SELECTED EXCERPT =>
Encoding missing values

Mon Feb 7 20:47:09 EST 1994

> There is at least one kind of network that has no problem (in
> principle) with missing inputs, namely a Boltzmann machine.
> You just refrain from clamping the input node whose value is
> missing, and treat it like an output node or hidden unit.
>  
> This may seem to be irrelevant to anything other than Boltzmann
> machines, but I think it could be argued that nothing very much
> simpler is capable of dealing with the problem. 

The above is a nice observation that is worth emphasizing;
I agree with all of it except the comment about being irrelevant 
to anything else.  The Boltzmann machine is actually relevant
to everything else.  What the Boltzmann algorithm is doing
with the missing value is essentially the same as what the 
EM algorithm for mixtures (that Ghahramani and Tresp referred 
to) is doing, and epitomizes the general case of an iterative
"filling in" algorithm.  The Boltzmann machine learning algorithm 
is a generalized EM (GEM) algorithm.  During the E step the 
system computes the conditional correlation function for the 
nodes under the Boltzmann distribution, where the conditioning 
variables are the known data (the values of the clamped units) 
and the current values of the parameters (weights).  This
"fills in" the relevant statistic (the correlation function)
and allows it to be used in the generalized M step (the
contrastive Hebb rule).

TASKS TO PERFORM =>
• 1. Can you rewrite the post on encoding missing values between "Mon Feb 7 20:47:09" and "with the problem.", inclusive, changing "clamping" to "fixing"?
• 2. Can you extend the post on encoding missing values, picking up right after its final sentence?
The listing that comes next is from a different source.

DATASET SECTION =>
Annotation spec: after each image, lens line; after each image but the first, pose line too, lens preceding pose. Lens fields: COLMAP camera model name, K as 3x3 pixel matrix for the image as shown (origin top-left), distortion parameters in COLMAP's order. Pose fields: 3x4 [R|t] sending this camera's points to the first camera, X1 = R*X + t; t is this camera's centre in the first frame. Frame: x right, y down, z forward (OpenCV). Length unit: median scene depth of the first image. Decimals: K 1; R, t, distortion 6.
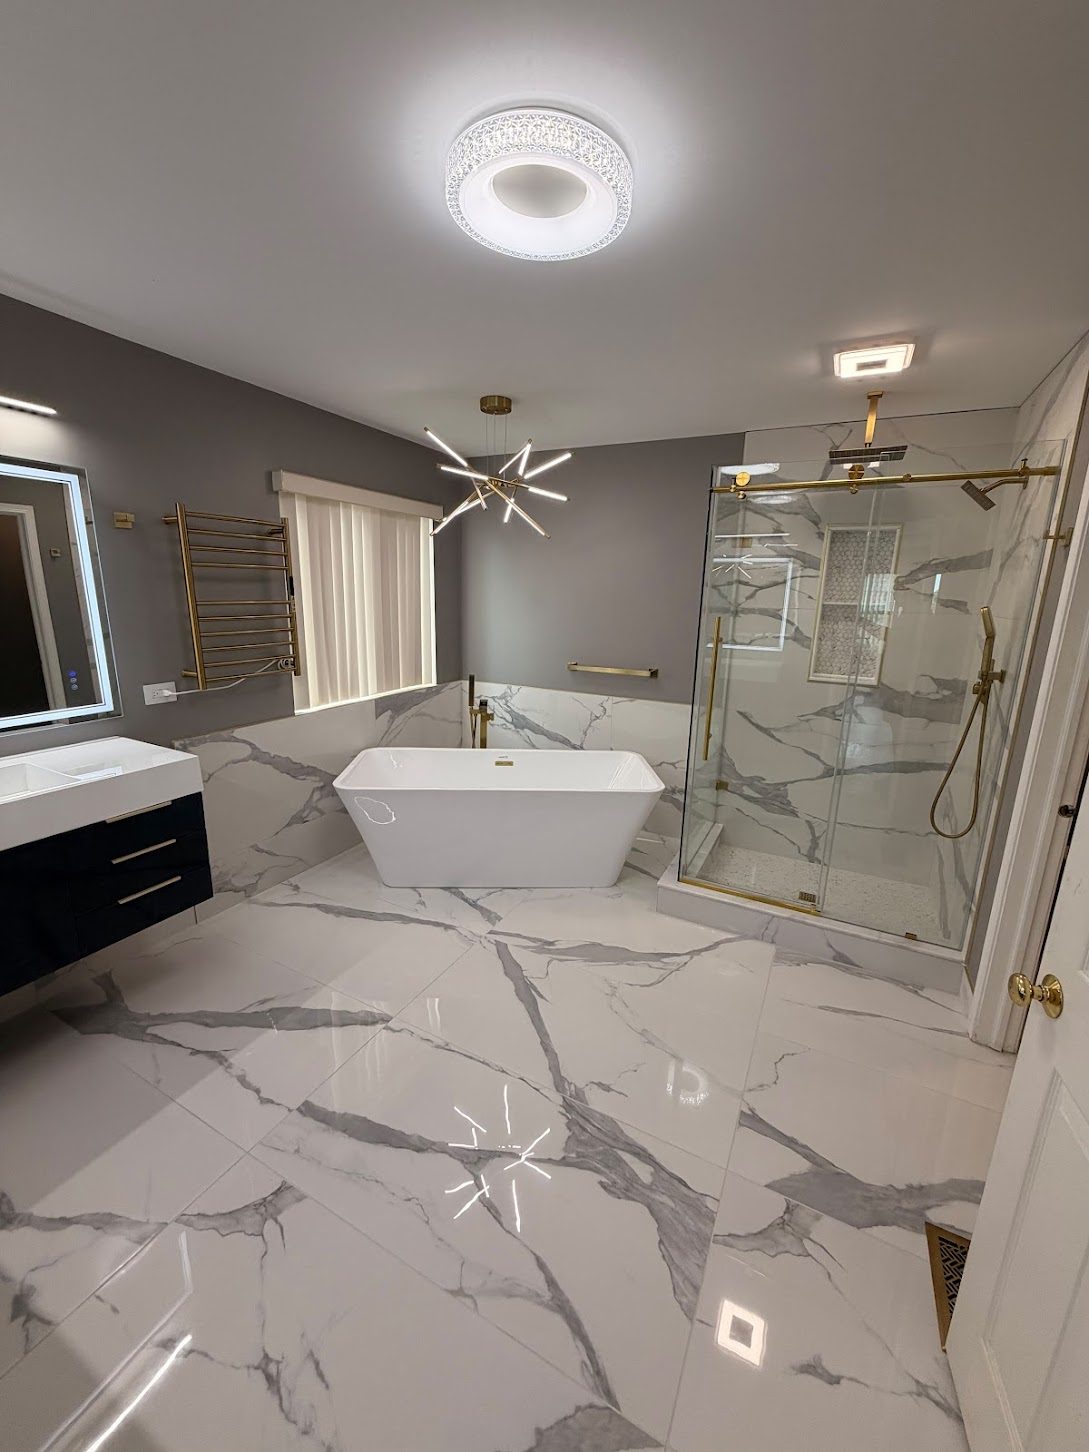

EXERCISE RESULTS =>
• 1.
Mon Feb 7 20:47:09 EST 1994

> There is at least one kind of network that has no problem (in
> principle) with missing inputs, namely a Boltzmann machine.
> You just refrain from fixing the input node whose value is
> missing, and treat it like an output node or hidden unit.
>  
> This may seem to be irrelevant to anything other than Boltzmann
> machines, but I think it could be argued that nothing very much
> simpler is capable of dealing with the problem.

• 2.
Moreover, despite the fancy terminology, these algorithms are 
nothing more (nor less) than maximum likelihood estimation, 
where the likelihood function is the likelihood of the parameters 
*given the data that was actually observed*.  By "filling in" 
missing data, you're not adding new information to the problem;
rather, you're allowing yourself to use all the information 
that is in those components of the data vector that aren't 
missing.  (EM theory provides the justification for that 
statement).  E.g., if only one component of an input vector 
is missing, it's obviously wasteful to neglect what the 
other components of the input vector are telling you.  And, 
indeed, if you neglect the whole vector, you will not end up 
with maximum likelihood estimates for the weights (nor in 
general will you get maximum likelihood estimates if you fill 
in a value with the unconditional mean of that variable).

"Filling in" is not the only way to compute ML estimates for
missing data problems, but its virtue is that it allows the 
use of the same learning algorithms as would be used for complete 
data (without incurring any bias, if the filling in is done correctly).
The only downside is that even if the complete-data algorithm 
is one-pass (which the Boltzmann algorithm and mixture fitting 
are not) the "filling-in" approach is generally iterative,
because the parameter estimates depend on the filled-in values 
which in turn depend on the parameter estimates.
On the other hand, there are so-called "monotone" patterns
of missing data for which the filling-in approach is not
necessarily iterative.  This monotone case might be of
interest, because it is relevant for problems involving 
feedforward networks in which the input vectors are
complete but some of the outputs are missing.  (Note that even 
if all the output values for a case are missing, a ML
algorithm will not throw the case out; there is statistical 
structure in the input vector that the algorithm must not
neglect).

	Mike

(See Ghahramani's message for references; particularly the
Little and Rubin book).